Rêve du 29 septembre 2014

jeudi 16 octobre 2014

Loin d'eux (3 : les mots)

En 1956, après avoir toutefois brillamment réussi un examen pour devenir traducteurs permanents à l'Unesco, Julio et Aurora Cortázar, refusent de signer un "pacte avec le diable". Leur travail à l'Unesco leur permettrait de vivre bien mais au prix de leur liberté et de traductions mortellement ennuyeuses.

Mes deux dernières semaines à Genève ont été entachées par l'horrible nécessité de faire des traductions atomiques. Je ne veux pas dire que mes traductions sont entrées en fission et ont explosé avant une petite fumée décorative; il s'agit de documents au sujet de l'utilisation pacifique de l'énergie atomique. Mais si tu crois que cela change quoi que ce soit, tu es d'une triste naïveté. Ce sont des réacteurs de toutes sortes, de ionisation des complexes isobutyliques du paradimenol ftaleinado, et autres beautés du même poil. Naturellement, je me suis trouvé en face du problème : devenir fou ou apprendre un peu à propos de ce que je traduisais et j'ai lâchement choisi la deuxième et très triste solution. A présent, je sais ce qui se passe dans un réacteur (dans la mesure de ce qu'en savent les nobles savants qui se sont réunis à Genève et ont produit ces documents) et je sais, en plus, une partie de tout ce que j'ignore -puisque, dans ce métier,  il est très important de ne pas être ignorant et d'avoir l'exacte mesure des ignorances personnelles. (1) 
Quand la littérature est une "raison de vivre",  il est des textes qui constituent d'autres enjeux de traduction que ceux concernant l'énergie atomique. 

Je continue de traduire Les mémoires d'Hadrien. Et je continue de découvrir les différences secrètes qui existent entre les langues et qui se répercutent sur le plan formel. Traduire n'est pas chercher des équivalences. Ou, pour le dire mieux, la traduction trahit le plus fidèle, oh paradoxe ! Je m'explique : si je lis en français qu'Hadrien est tombé amoureux d'un jeune soldat et qu'il a eu des difficultés parce que ce soldat plaisait aussi à Trajan, cela n'évoque pas le moindre scandale. A peine je le traduis en espagnol (dans un jeu parfait d'équivalences), que le passage se teinte d'une grossièreté, d'une rudesse et d'un ton nettement scandaleux. C'est que, en réalité, il ne s'agit pas de la même chose. Une mentalité française imagine un Hadrien et une mentalité espagnole un autre. Cela ne vient pas de l'écho particulier des mots dans chacune des langues mais de l'écho des sentiments. L'amour pour un français n'est pas le même que pour un hispanophone. (2)

_Questions de lecture:_
a: Relevez tous les noms de personnes cités dans l'extrait sur la traduction.
b: D'après l'extrait sur la traduction, ces affirmations sont-elles justes ? Répondez par oui ou par non en citant les mots qui tranchent.
(i) Julio et Aurora Cortázar ont échoué à l'examen de l'Unesco.
(ii) Les documents traduits à Genève portaient sur l'utilisation pacifique de l'énergie atomique.
(iii) La différence entre le français et l'espagnol vient de l'écho particulier des mots.
c: Reproduisez tel quel le passage de l'extrait sur la traduction, depuis « Quand la littérature » jusqu'à « concernant l'énergie atomique. » inclus.
Les lignes qui suivent viennent d'une autre source.

[Éléments de données]
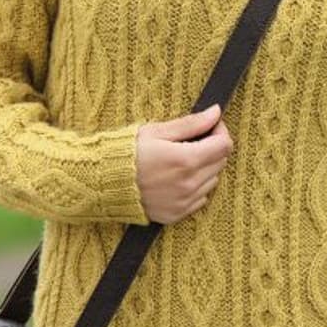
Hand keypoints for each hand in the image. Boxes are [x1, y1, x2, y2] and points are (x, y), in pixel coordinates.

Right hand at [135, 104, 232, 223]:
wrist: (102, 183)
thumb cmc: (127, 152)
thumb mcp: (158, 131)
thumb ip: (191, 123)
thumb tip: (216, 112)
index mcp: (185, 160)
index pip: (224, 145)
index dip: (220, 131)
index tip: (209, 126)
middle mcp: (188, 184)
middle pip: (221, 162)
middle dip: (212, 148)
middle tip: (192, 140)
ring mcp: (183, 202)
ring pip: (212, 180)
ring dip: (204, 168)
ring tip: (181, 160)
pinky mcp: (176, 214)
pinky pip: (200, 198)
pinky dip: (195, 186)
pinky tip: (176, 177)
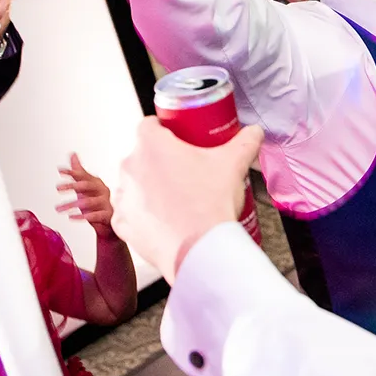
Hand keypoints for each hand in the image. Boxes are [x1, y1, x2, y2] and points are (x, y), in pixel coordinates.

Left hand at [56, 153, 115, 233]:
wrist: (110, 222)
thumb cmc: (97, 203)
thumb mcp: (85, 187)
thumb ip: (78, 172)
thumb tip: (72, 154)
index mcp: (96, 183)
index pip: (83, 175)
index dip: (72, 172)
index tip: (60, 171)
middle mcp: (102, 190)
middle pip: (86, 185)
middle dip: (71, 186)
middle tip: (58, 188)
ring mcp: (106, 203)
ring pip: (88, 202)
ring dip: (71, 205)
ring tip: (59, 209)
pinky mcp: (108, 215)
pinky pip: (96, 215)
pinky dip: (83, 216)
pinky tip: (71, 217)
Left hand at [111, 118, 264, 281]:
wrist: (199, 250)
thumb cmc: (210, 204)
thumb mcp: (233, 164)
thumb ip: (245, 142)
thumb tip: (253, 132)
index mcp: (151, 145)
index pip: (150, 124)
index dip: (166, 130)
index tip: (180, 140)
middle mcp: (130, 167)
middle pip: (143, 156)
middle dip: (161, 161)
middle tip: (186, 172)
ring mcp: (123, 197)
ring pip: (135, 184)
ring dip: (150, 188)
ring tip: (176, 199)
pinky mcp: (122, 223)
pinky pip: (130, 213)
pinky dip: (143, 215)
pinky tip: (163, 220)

_Corrigé de l'exercice:_
a: Julio Cortázar, Aurora Cortázar, Hadrien, Trajan

b:
(i) Non : « après avoir toutefois brillamment réussi un examen pour devenir traducteurs permanents à l'Unesco »
(ii) Oui : « il s'agit de documents au sujet de l'utilisation pacifique de l'énergie atomique »
(iii) Non : « Cela ne vient pas de l'écho particulier des mots dans chacune des langues mais de l'écho des sentiments »

c:
Quand la littérature est une "raison de vivre",  il est des textes qui constituent d'autres enjeux de traduction que ceux concernant l'énergie atomique.